| Kew Herbarium, Wing C,
built in 1877
Herbaria are collections of dried preserved specimens that document the identity of plants and fungi. They represent reference collections with many and varied functions including identification, research and education. At the Royal Botanic Gardens, Kew, the Herbarium has a central rôle for research on plant and mycological biodiversity on earth, with 7 million specimens, including approximately 350,000 type specimens.
From its foundation in 1853, the herbarium collections held at Kew have grown as a result of the amalgamation of several formerly private collections, such as Sir William Hooker's, George Bentham's and M J. Berkeley's mycological herbarium. The collections include the personal herbaria of some of Britain's most celebrated scientists and explorers of the past.

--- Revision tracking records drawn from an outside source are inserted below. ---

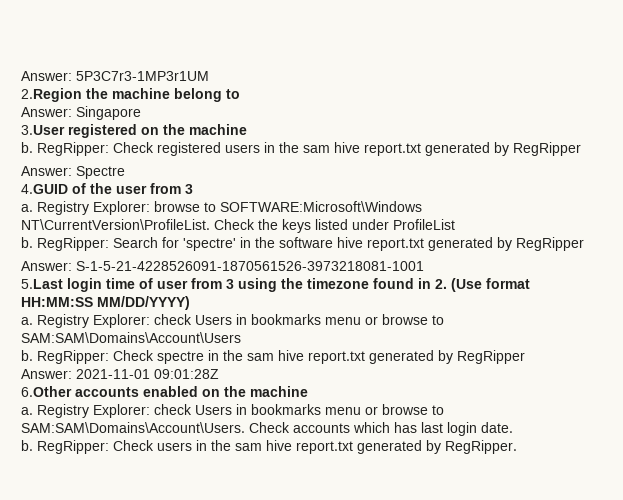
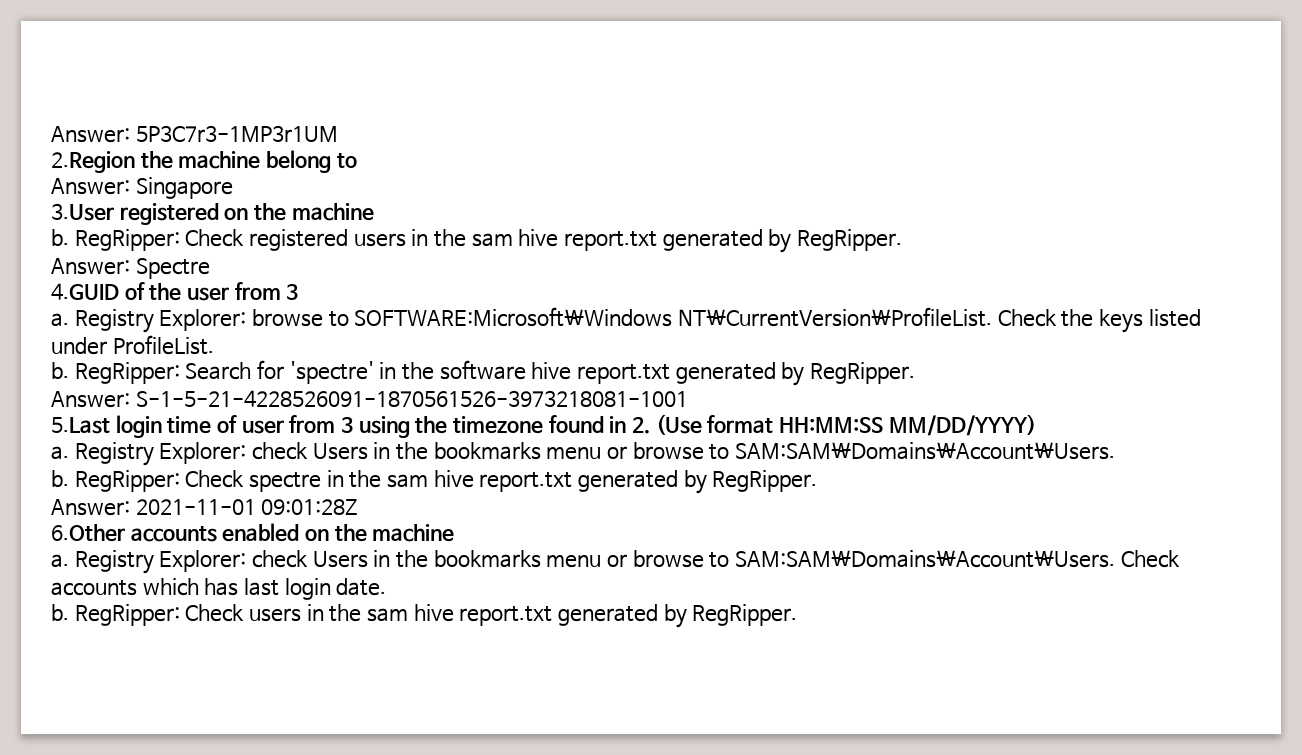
[513,142,581,156] RegRipper -> [796,229,902,251] RegRipper.
[393,219,455,230] ProfileList -> [112,335,214,355] ProfileList.
[516,237,584,251] RegRipper -> [809,362,915,384] RegRipper.
[251,314,444,325] [21,332,241,343] bookmarks menu or browse to SAM:SAM\Domains\Account\Users -> [396,442,1116,460] the bookmarks menu or browse to SAM:SAM\Domains\Account\Users.
[457,350,525,364] RegRipper -> [712,470,818,492] RegRipper.
(247, 409) none -> [396,550,429,568] the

Charles Darwin, Joseph Hooker, David Livingstone, John Hanning Speke, Richard Spruce, Ernest 'Chinese' Wilson and Miles Joseph Berkeley are just a few of the famous names whose collections can still be studied in the Herbarium.
The collection is still growing with an yearly addition of around 37,000 new specimens through a programme of joint work with overseas colleagues, expeditions, gifts and exchanges with other institutes at home and abroad. The care of the collections, or curation, is undertaken with great precision. When studied in the herbarium, specimens sometimes prove to be previously unknown species, which in due course will be described and named as new to science. Other specimens, once examined and determined, will provide essential research material for in-depth studies of systematics, micromorphology, biochemistry, and molecular genetics. The Herbarium is also the repository of many voucher specimens. Such specimens are the only tangible record by which species used in experimental research can be compared.
The Herbarium is the centre of an information network that brings together botanists and mycologists from around the world. Every week, the Herbarium attracts an average of 50 visitors, about a quarter of whom are overseas researchers. Please see the guidelines on herbarium visitor information.
We share our resources by sending out specimens on loan to overseas universities and specialist institutes. If you wish to borrow a herbarium specimen, please consult our loan regulations. We are actively seeking to make the collections more widely accessible through our recently started digitisation programme.